A few days ago, while scrolling thru my RSS feeds, I came across the following header:

Ben & Jerry's Drops Email Marketing In Favor of Social Media

I had to read the article.

It appears that in the UK, Ben & Jerry has decided to drop their email marketing strategy. The article stated that customers “disliked the email despite loving the brand.” But, the author didn’t go deeper to try and find out WHY the newsletter was disliked.

Many social media experts have argued that traditional marketing is intrusive: your program is interrupted in order to bring you a commercial; or the magazine article you are reading is continued on a page following some advertisements.

The email newsletter, although not considered “traditional” marketing, could also be seen as intrusive or interruptive marketing. But, it still doesn’t make sense for a company to drop the entire email marketing campaign when all the quantifiable metrics still show it to be one of the most effective forms of communication marketing.

My question to Ben & Jerry’s is: why was the email newsletter disliked? Was it a technical issue? With more and more people checking their email on mobile devices, was the newsletter formatted for the proper delivery vehicle?

Was the issue content? What kind of information was being disseminated in the newsletter? Was it geographically important information, or was everyone in the B&J database getting the same information, regardless of where they lived? Were they offering “relevant content”, or were they just using the newsletter to keep their name/brand in front of customers?

I can’t answer the questions because I have never gotten one of their email newsletters. Right now, I wish I had...just to see why it was so disliked by customers who clearly love the brand. As of this writing, I have signed up to receive future ChunkMail…you can too. Just click here.

Regardless of the reason customers disliked the email, you shouldn’t just drop the campaign. You should work on integrating email and social marketing so they work in conjunction with each other and with traditional print marketing.
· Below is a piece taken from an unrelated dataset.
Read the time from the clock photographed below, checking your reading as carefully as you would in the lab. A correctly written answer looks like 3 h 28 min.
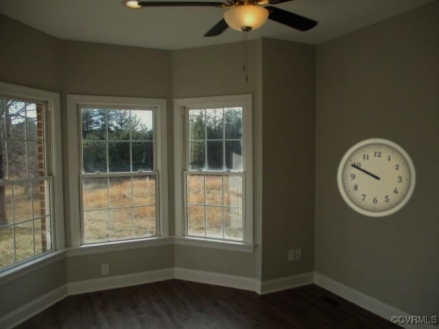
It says 9 h 49 min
According to Information Week, “Almost 40% of consumers consult Facebook and Twitter to complement the information, deals, and news they receive from companies via e-mail marketing…”

No matter the delivery vehicle of your message (social, email, or traditional marketing channels), the single most important component should be content.

Is your content relevant? Are you talking about noteworthy issues like new flavors or new sales promotions or new location openings? Or are you talking simply to hear yourself talk?

Gen-Y consumers like their content in 140 characters or less. As marketers, we need to be brief, concise and most important…relevant. Our customers will eventually stop listening to us, or (worse) listen to someone else, if we are providing information and content that is both useless and irrelevant.